The tragic incident of Friday September 12, in which a guest hotel in the sprawling compound of Pastor Temitope Joshua’s The Synagogue Church of All Nations (SCOAN) collapsed has become an international cause célèbre. Media reports have put the death toll at 115, including 84 South Africans.
In addition, more than a hundred seriously injured church guests were pulled out of the building’s tangled wreckage.
Perhaps stung by public criticism of Lagos State governor, Mr Babatunde Fashola’s ill-advised closed-door meeting with Pastor Joshua days after the incident. The Lagos State government has instituted a coroner’s inquest under Magistrate O.A. Komolafe. The inquiry is saddled with ascertaining the immediate cause of the collapse.
While welcoming the state government’s decision to set up an inquest, we enjoin the inquiry to discharge its responsibility with transparency and maximum dispatch. It is important that the complete truth about the collapse is revealed, and that the inquest does not become a legal boondoggle, a mere official pageantry that drains public coffers and distracts from the all-important task of establishing causality.
Given the history of previous coroner’s inquests in the country, cynicism about the outcome of this particular one has to be seen as legitimate, and it is up to members of the inquiry and the Lagos State government to prove the cynics wrong. The Lagos State Attorney General and Commissioner for Justice, Mr. Rahman Ade Ipaye, is a man of honour and sound legal pedigree, and we take him at his word when he says that the verdict of the coroner “may form the basis of criminal constitutions depending on the evidence collected.”
Part of what has angered the public in Nigeria and South Africa about this incident is the perceived attempts by Pastor Joshua to fudge the truth about it. Such attempts include the initial highly improbable story about a mystery small plane, the puzzling denial of access to officials of the National Emergency Management Authority (NEMA) for urgent search and rescue, and the emergence of an incriminating audio recording in which Pastor Joshua apparently tried to financially induce journalists to communicate a distorted version of events. All these have left Pastor Joshua’s public image more or less in tatters, and while he remains innocent of any charges until proven guilty, the truth is that Pastor Joshua, with his actions, is the one who has furnished the material for his own flagellation.
It is right that he is the focus of intense public scrutiny; particularly for the unfeeling manner he has carried himself in the aftermath of an event of such tragic enormity. If he is found culpable by the coroner, the state government should not hesitate in throwing the book at him.

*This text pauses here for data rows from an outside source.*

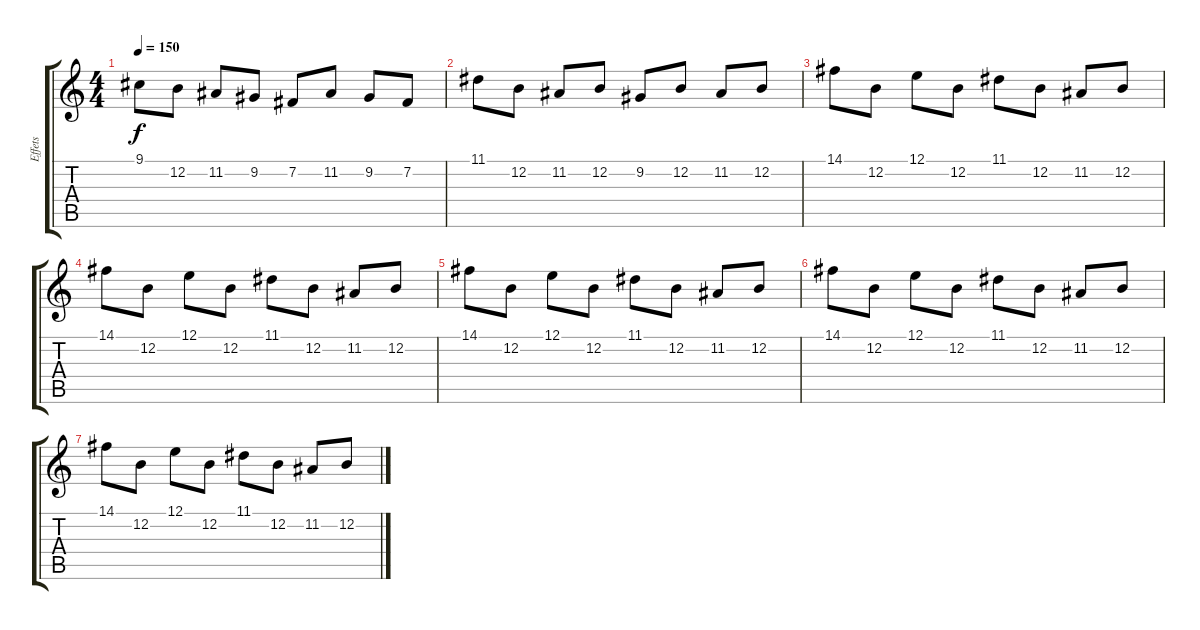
\track ("Effets" "Effets") {instrument musicbox}
\staff {score tabs}
\tuning (E4 B3 G3 D3 A2 E2) {hide}
\ts (4 4)
\tempo 150
\clef g2
\ks c
9.1.8{dy f} 12.2.8 11.2.8 9.2.8 7.2.8 11.2.8 9.2.8 7.2.8 |
11.1.8 12.2.8 11.2.8 12.2.8 9.2.8 12.2.8 11.2.8 12.2.8 |
14.1.8 12.2.8 12.1.8 12.2.8 11.1.8 12.2.8 11.2.8 12.2.8 |
14.1.8{volume 4} 12.2.8 12.1.8 12.2.8 11.1.8 12.2.8 11.2.8 12.2.8 |
14.1.8 12.2.8 12.1.8 12.2.8 11.1.8 12.2.8 11.2.8 12.2.8 |
14.1.8 12.2.8 12.1.8 12.2.8 11.1.8 12.2.8 11.2.8 12.2.8 |
14.1.8 12.2.8 12.1.8 12.2.8 11.1.8 12.2.8 11.2.8 12.2.8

Nevertheless, for all the legitimate and pertinent scrutiny of Pastor Joshua and his activities, it is more analytically rewarding to see him through a sociological lens. Viewed through such a lens, Pastor Joshua is just another member- an influential one, truth be told- of a section of the Nigerian pastorate, a politically promiscuous and wealth-obsessed cabal, these days more likely to be seen pricing a Pajero than preaching the gospel. This section of the pastorate has emerged on the back of the sudden explosion of pentecostal christianity in the past three decades, and has continued to flourish amid the relative atrophy of secular institutions of authority. Its rank and file is for the most part theologically inept, and its social project amounts to nothing more than the radical production of ignorance.
To be sure, as noted earlier, the foregoing description does not extend to the totality of the pastorate, among whom we still proudly count some of the most nimble and sophisticated students of religion and religious traditions. But the precise tragedy of Nigeria today is that the voices of such earnest men and women have been drowned out by the dross of the majority. If indeed there is a poverty of morality in the nation today, it is both physically and metaphorically embodied by church leaders. To reclaim the moral center, Christian leaders across the country must urgently embark on a theological rescue mission. The first step in this process must be a frank assessment of the role of Christian leaders in politics, and what should constitute the Christian imperative in a country blighted by greed, corruption, and poverty.
Because of his apparent disregard for those who lost their lives in a presumably avoidable disaster, Pastor Joshua can seem particularly emblematic of the worst qualities of this emergent pastorate. Yet, he is too easy a target. The real culprits are the class to which he belongs, and the social forces which have connived to produce him.